An intact skeleton of a baby rhinoceros like dinosaur has been unearthed in Canada.
The baby dinosaur was just 3 years old and 5 feet long when it wandered into a river near Alberta and drowned about 70 million years ago. The beast was so well-preserved that some of its skin left impressions in the nearby rock.
The fossil is the smallest intact skeleton ever found from a group of horned, plant-eating dinosaurs known as ceratopsids, a group that includes the iconic Triceratops.
Finding intact baby dinosaurs is incredibly rare.
“The big ones just preserve better: They don’t get eaten, they don’t get destroyed by animals,” said study co-author Philip Currie, a paleobiologist at the University of Alberta. “You always hope you’re going to find something small and that it will turn out to be a dinosaur.”
Paleontologists had unearthed a few individual bones from smaller ceratopsids in the past. But without intact juvenile skeletons, such bones aren’t very useful, as scientists don’t really know how each bone changes during each stage of the animals’ lives, Philip Currie said.
The team was bone-hunting in Dinosaur Provincial Park in Alberta when Currie came upon what looked like a turtle shell sticking out from a hillside. Upon closer inspection, the fossil turned out to be a frill, the bony decorative headgear that surrounds the back of the head in ceratopsids.
When the team excavated, they found the fossilized skeleton of a tiny dinosaur they identified as a Chasmosaurus belli, a species commonly found in the area.
Amazingly, almost the entire skeleton was intact, although sometime in the past, a sinkhole had opened up below the beast and the forelimbs had fallen away into an abyss. The fossil was so well-preserved that the tiny, rosette like pattern on its skin was imprinted in the rock below the dinosaur.
Based on its size, the team estimates the dinosaur was about 3 years old – just out of infancy – when it perished.
Like humans, these dinosaurs typically take about 20 years to reach maturity, at which point they have 6.5-foot-long skulls and weigh 3 to 4 tons.

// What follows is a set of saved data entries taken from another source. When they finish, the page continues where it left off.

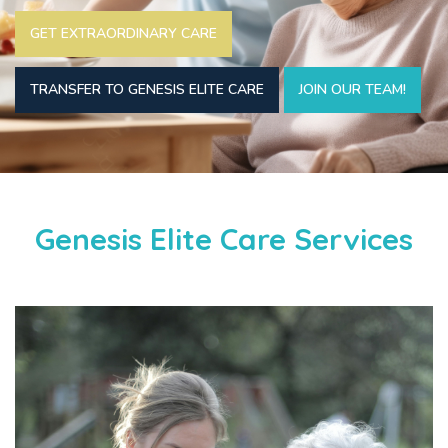
GET EXTRAORDINARY CARE
TRANSFER TO GENESIS ELITE CARE
JOIN OUR TEAM!
Genesis Elite Care Services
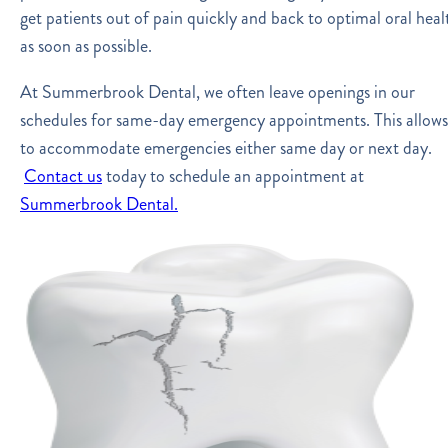
get patients out of pain quickly and back to optimal oral heal
as soon as possible.
At Summerbrook Dental, we often leave openings in our
schedules for same-day emergency appointments. This allows
to accommodate emergencies either same day or next day.
Contact us
today to schedule an appointment at
Summerbrook Dental.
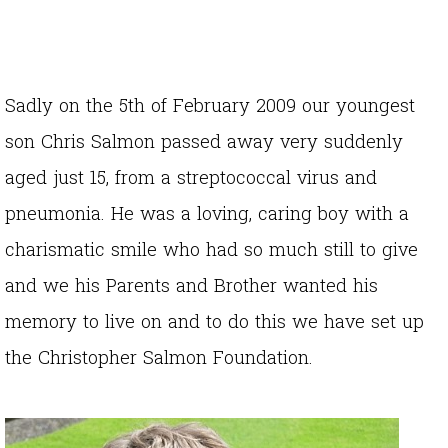
Sadly on the 5th of February 2009 our youngest
son Chris Salmon passed away very suddenly
aged just 15, from a streptococcal virus and
pneumonia. He was a loving, caring boy with a
charismatic smile who had so much still to give
and we his Parents and Brother wanted his
memory to live on and to do this we have set up
the Christopher Salmon Foundation.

The fossil was found in sediments associated with watery environments and didn’t have any bite marks or trace of injury, so it’s likely the dino toddler likely drowned.
“I think it may have just gotten trapped out of its league in terms of water current,” Philip Currie told LiveScience.

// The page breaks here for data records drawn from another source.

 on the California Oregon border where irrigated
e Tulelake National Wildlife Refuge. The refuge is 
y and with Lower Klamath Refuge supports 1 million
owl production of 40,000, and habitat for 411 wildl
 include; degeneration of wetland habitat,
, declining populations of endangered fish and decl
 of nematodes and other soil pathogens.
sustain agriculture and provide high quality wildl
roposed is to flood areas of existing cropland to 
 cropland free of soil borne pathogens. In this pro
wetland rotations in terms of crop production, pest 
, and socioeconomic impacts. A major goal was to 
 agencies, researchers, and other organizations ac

Soon after, the baby dinosaur was buried by sediments and left untouched for millions of years.
Aside from being cute, the new fossil helps paleontologists understand how these plant-eating dinosaurs grew. Paleontologists can then better identify and age the myriad individual bones from juveniles discovered over the years.

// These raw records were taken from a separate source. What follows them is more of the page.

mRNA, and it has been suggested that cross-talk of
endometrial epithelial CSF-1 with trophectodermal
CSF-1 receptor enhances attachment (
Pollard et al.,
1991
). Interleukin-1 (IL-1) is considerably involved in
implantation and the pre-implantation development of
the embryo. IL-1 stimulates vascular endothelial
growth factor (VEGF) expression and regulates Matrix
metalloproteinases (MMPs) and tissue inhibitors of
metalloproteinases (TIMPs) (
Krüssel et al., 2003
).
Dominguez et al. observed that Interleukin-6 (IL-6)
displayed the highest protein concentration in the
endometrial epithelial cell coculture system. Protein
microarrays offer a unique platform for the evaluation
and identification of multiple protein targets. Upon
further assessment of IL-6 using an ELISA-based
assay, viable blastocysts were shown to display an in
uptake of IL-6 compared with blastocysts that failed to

Already, the team has learned that Chasmosaur juvenile frills look different from those on adults, and that limb proportions don’t change much as they grow. Predatory theropods such as Tyrannosaurus rex have disproportionately long limbs as juveniles, presumably to keep up with the adults in the pack.
By contrast, “in Chasmosaurians, the proportions are essentially the same, which probably means the adults were probably never moving that fast,” Philip Currie said.
“There was never priority for these animals to run to keep up with the adults.”